HOW TO COMPLETE THIS TASK » All lines from the one including "Where does the yellow" to the bottom of the entries below should be repeated exactly, both ends kept.

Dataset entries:
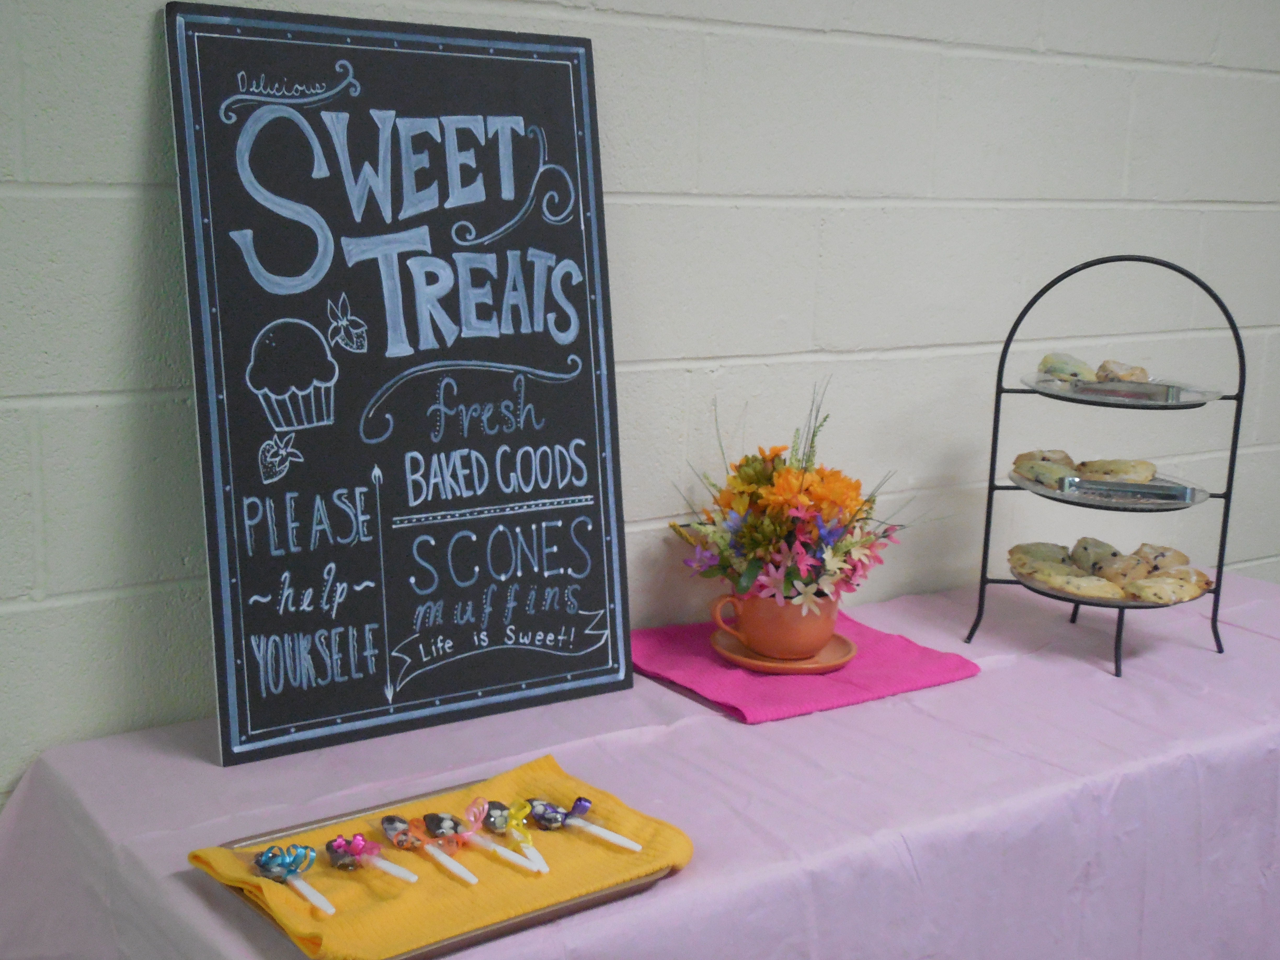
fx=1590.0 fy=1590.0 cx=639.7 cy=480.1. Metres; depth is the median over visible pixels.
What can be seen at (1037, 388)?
glass plate
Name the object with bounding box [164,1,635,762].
chalkboard sign
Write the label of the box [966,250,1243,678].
tiered stand
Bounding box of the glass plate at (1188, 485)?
[1008,465,1210,509]
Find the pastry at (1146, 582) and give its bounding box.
[1120,565,1213,604]
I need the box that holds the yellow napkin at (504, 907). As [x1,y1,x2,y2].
[185,752,698,959]
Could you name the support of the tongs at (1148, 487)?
on the glass plate at (1188, 485)
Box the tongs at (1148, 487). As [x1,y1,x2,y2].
[1060,475,1198,503]
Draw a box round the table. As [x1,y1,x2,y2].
[0,567,1279,959]
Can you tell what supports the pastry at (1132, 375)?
on the glass plate at (1037, 388)
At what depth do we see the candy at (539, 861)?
1.44 m
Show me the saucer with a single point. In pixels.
(764, 665)
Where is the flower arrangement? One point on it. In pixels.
(812, 485)
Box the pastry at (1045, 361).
[1035,352,1096,381]
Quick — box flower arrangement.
[671,379,926,623]
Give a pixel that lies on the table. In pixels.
(685, 883)
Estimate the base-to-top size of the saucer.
0.017 m
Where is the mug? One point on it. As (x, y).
(756, 635)
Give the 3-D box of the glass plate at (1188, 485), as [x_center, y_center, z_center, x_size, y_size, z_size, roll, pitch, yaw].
[0.645,0.007,2.215,0.273,0.021,0.275,-6,14,-35]
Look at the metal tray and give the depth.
1.39 m
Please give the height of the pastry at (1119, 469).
0.035 m
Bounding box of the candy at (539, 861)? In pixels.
[485,798,549,873]
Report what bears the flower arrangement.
in the mug
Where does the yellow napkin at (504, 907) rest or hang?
on the metal tray
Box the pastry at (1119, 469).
[1071,458,1158,483]
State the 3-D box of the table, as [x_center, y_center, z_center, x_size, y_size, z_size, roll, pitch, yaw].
[0.336,0.655,2.044,2.070,0.770,0.855,-6,14,-35]
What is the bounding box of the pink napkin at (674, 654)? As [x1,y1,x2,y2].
[632,607,981,724]
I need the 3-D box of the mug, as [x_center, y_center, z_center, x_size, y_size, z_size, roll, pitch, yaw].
[0.176,0.175,2.034,0.153,0.091,0.127,5,12,12]
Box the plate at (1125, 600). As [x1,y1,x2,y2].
[1007,565,1201,607]
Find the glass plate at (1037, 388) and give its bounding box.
[1019,372,1219,405]
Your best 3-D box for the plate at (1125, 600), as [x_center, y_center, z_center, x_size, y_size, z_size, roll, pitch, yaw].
[0.638,0.144,2.197,0.253,0.016,0.250,-6,14,-35]
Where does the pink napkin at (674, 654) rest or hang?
on the table
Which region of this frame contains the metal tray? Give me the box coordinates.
[200,774,690,959]
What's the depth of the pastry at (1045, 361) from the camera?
2.19 m
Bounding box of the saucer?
[712,628,857,672]
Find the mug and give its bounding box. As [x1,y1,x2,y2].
[709,585,843,661]
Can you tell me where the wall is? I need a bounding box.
[0,0,1278,820]
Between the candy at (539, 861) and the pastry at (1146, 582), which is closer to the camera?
the candy at (539, 861)
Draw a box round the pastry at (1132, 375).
[1094,359,1149,382]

ANSWER SPACE »
Where does the yellow napkin at (504, 907) rest or hang?
on the metal tray
Box the pastry at (1119, 469).
[1071,458,1158,483]
State the 3-D box of the table, as [x_center, y_center, z_center, x_size, y_size, z_size, roll, pitch, yaw].
[0.336,0.655,2.044,2.070,0.770,0.855,-6,14,-35]
What is the bounding box of the pink napkin at (674, 654)? As [x1,y1,x2,y2].
[632,607,981,724]
I need the 3-D box of the mug, as [x_center, y_center, z_center, x_size, y_size, z_size, roll, pitch, yaw].
[0.176,0.175,2.034,0.153,0.091,0.127,5,12,12]
Box the plate at (1125, 600). As [x1,y1,x2,y2].
[1007,565,1201,607]
Find the glass plate at (1037, 388) and give its bounding box.
[1019,372,1219,405]
Your best 3-D box for the plate at (1125, 600), as [x_center, y_center, z_center, x_size, y_size, z_size, roll, pitch, yaw].
[0.638,0.144,2.197,0.253,0.016,0.250,-6,14,-35]
Where does the pink napkin at (674, 654) rest or hang?
on the table
Which region of this frame contains the metal tray? Give me the box coordinates.
[200,774,690,959]
What's the depth of the pastry at (1045, 361) from the camera?
2.19 m
Bounding box of the saucer?
[712,628,857,672]
Find the mug and give its bounding box. As [x1,y1,x2,y2].
[709,585,843,661]
Can you tell me where the wall is? I need a bounding box.
[0,0,1278,820]
Between the candy at (539, 861) and the pastry at (1146, 582), which is closer to the camera?
the candy at (539, 861)
Draw a box round the pastry at (1132, 375).
[1094,359,1149,382]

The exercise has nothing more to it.